- **What this task involves**: Examine each line in the records below for the word "controller". Report how many lines contain it, and nothing else.

↓

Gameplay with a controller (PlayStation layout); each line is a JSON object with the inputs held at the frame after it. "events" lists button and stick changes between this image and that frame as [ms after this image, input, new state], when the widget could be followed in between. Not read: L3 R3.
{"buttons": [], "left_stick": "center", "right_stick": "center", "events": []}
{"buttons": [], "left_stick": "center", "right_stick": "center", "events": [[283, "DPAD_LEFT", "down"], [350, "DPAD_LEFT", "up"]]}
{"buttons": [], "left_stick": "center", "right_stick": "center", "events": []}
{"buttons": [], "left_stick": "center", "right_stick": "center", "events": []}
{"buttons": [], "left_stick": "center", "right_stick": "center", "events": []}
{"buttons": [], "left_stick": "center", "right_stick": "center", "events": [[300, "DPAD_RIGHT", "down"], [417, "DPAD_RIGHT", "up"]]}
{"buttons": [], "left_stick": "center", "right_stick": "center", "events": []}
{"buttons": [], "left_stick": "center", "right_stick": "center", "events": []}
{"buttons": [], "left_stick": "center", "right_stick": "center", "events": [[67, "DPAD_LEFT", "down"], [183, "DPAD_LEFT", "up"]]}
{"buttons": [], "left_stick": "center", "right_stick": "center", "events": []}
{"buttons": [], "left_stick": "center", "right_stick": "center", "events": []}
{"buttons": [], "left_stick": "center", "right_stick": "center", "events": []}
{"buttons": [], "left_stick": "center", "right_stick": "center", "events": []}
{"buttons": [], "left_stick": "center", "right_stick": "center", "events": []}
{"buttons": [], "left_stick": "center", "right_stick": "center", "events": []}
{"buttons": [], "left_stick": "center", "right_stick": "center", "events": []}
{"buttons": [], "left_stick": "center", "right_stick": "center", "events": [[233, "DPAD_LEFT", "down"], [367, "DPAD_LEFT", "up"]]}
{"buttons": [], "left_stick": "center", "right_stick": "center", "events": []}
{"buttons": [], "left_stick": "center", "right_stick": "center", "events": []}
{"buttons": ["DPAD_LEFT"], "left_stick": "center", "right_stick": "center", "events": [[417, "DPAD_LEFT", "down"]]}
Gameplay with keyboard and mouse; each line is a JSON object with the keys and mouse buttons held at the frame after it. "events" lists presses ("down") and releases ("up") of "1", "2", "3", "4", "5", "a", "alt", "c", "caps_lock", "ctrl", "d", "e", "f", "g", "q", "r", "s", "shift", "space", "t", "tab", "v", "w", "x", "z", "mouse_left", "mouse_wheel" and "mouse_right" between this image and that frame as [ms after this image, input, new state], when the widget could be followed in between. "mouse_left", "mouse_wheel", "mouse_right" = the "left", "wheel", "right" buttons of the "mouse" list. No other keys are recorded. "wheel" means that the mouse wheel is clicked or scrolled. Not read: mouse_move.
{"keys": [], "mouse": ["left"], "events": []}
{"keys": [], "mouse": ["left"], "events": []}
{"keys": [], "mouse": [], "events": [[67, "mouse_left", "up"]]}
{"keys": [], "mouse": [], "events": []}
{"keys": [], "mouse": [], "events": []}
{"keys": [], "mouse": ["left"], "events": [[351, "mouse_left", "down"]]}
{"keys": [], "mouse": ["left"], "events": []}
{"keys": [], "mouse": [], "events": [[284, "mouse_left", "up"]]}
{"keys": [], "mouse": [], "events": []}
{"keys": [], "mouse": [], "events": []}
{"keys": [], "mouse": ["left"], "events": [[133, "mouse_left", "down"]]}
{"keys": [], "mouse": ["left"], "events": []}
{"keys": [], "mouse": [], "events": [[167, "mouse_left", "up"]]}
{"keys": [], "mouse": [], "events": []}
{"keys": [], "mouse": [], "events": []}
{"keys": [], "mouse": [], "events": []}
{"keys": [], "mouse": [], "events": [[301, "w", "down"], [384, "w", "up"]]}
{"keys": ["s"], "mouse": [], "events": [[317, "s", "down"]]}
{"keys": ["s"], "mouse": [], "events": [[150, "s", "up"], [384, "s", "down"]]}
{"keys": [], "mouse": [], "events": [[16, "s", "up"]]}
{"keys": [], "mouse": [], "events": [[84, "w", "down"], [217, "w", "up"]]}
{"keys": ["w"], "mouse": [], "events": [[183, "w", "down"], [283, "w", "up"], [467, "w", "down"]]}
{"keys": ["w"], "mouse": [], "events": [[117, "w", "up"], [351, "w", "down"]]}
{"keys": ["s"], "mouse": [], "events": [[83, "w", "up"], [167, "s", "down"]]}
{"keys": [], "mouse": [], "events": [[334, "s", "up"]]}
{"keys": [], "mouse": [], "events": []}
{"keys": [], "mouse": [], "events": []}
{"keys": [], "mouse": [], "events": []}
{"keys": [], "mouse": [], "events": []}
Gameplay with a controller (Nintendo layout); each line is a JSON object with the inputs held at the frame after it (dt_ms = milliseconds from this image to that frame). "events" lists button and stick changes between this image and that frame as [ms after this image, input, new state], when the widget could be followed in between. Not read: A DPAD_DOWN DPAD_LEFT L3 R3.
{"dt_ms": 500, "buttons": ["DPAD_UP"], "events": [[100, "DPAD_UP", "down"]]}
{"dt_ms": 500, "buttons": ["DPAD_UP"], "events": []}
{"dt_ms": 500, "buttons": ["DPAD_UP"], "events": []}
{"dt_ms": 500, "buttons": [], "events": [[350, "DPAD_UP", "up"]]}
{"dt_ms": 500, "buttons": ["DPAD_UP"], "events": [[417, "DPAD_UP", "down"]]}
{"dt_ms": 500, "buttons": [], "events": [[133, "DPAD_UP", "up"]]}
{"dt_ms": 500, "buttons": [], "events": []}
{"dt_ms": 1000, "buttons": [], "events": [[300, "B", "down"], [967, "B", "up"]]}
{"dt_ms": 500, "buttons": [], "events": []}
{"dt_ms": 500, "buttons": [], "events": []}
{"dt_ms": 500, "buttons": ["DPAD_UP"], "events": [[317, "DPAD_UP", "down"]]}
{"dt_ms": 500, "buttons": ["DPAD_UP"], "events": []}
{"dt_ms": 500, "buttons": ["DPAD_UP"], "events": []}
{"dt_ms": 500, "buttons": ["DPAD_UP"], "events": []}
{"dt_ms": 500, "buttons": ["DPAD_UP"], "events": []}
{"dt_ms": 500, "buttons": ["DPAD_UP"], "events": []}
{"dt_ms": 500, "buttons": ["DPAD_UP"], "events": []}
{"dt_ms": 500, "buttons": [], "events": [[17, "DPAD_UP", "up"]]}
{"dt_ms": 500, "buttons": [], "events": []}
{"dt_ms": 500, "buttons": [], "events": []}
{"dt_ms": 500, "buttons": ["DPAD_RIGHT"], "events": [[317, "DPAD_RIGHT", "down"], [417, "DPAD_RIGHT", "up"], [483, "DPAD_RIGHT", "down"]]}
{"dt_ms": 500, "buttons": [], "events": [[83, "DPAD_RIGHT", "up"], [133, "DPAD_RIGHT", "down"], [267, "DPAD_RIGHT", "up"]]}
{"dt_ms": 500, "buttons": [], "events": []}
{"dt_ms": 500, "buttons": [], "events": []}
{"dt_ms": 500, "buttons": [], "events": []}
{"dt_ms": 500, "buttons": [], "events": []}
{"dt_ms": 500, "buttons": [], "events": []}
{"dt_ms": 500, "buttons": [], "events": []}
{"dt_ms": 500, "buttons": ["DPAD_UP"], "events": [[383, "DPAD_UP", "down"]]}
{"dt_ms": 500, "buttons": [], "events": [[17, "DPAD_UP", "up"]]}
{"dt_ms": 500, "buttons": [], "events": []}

↑

- **Exercise output**: 2